The only change I made was to the port scan options. This scan will only run against ports 80,443 and 8080 as these are the most common ports for web applications.
Next the correct plugins have to be selected. The ones that are used for web application testing are shown below. Notice that there is also a plug-in to test the web server for vulnerabilities. This allows for testing of not only the application itself, but also the server that it is running on.

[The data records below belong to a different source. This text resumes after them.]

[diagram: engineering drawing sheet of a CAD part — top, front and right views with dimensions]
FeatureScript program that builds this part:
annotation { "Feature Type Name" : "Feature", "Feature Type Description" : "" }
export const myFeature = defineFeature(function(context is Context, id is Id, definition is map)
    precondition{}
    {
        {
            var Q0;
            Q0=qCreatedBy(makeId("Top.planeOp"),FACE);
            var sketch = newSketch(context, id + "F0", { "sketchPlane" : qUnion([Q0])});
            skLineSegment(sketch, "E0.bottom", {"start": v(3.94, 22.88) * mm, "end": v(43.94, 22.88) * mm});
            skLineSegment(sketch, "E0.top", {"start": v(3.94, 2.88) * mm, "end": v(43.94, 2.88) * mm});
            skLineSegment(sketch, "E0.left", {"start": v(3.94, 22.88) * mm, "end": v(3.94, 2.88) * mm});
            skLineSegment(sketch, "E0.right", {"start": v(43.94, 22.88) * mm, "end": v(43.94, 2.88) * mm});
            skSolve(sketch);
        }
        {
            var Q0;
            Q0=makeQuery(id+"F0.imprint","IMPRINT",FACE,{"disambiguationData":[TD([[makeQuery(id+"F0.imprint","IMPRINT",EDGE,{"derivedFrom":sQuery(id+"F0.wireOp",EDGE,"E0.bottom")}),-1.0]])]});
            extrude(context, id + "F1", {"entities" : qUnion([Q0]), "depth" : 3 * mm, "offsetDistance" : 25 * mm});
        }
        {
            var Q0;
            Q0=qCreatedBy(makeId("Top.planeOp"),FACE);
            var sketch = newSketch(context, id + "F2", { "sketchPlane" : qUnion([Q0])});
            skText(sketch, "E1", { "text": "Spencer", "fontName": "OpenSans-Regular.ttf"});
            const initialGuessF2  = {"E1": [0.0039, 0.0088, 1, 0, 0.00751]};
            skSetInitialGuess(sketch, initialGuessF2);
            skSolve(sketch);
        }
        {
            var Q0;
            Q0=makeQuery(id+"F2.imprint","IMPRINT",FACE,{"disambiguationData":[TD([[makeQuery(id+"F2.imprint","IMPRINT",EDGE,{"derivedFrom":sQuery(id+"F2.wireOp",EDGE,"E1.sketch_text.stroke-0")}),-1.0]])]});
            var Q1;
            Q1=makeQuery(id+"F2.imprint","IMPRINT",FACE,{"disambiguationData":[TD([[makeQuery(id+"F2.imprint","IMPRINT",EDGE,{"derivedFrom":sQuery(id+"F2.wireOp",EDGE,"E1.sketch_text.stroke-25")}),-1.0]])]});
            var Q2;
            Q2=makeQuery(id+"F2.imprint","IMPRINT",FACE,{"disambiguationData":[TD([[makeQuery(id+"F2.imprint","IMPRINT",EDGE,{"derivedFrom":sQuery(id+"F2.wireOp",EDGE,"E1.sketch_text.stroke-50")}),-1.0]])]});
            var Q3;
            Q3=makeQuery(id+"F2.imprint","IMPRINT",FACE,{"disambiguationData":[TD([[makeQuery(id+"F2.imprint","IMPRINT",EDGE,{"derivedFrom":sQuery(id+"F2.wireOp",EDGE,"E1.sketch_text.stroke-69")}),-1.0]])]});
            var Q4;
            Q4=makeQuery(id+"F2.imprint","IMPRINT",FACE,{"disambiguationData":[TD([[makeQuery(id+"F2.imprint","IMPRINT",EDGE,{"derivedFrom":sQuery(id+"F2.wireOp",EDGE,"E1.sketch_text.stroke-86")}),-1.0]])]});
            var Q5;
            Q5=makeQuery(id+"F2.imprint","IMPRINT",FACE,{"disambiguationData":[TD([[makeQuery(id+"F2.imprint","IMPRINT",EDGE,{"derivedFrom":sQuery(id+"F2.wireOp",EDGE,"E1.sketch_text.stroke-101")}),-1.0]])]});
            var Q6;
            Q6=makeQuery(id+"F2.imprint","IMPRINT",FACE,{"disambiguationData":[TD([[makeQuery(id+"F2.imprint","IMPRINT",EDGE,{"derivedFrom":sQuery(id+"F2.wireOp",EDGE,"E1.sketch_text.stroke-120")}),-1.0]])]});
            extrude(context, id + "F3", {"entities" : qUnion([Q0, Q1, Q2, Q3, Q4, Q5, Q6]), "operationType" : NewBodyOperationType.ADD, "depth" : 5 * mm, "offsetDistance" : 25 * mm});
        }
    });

Next, select the preferences tab, as there are a few changes that need to be made here. Go to the “Global Variable Settings” plug-in by selecting it from the drop down at the top of the page. There are three options that must be set. The “Enable CGI scanning” check box causes Nessus to search the web server for known CGI applications and associated vulnerabilities. “Enable Experimental Scripts” allows Nessus to test for vulnerabilities that use new techniques. The “Thorough tests (slow)” expands your testing when it comes to web applications and allows the plugin to “try harder” on various tests.
Next, select the “Http Login Page” plugin. This page is used to enter login information. First, enter the location of both the login page and the login form. Use the “Login Form Fields” to enter a user name and password. After making these changes, press the submit button to save them. The scan preferences are configured, and the scan is ready to run.
To run the scan, choose the scan option and select “Add” to add a scan.
Next you will name your scan, choose a policy and enter a target:
Name – I used DVWA, but you can use any name you wish.
Type – The options are “Run Now” , “Scheduled” or “Template”. The first two are self-explanatory, and one can use template, so that the same scan can be used again.
Policy – In this case, I am going to use the “Damn Vulnerabel Web App ” policy that I just created.
Scan Targets – Enter the login page of the application you are scanning.
Once you have entered all the necessary information, click “launch scan” to start the scan.
When the scan is complete, view the report and see which vulnerabilities that were found.
In conclusion, I have learned how to create a basic network and Web application scan. I hope my demonstration enabled you to learn as well. There is still much to learn about Nessus, so there will be some more Nessus posts in the future!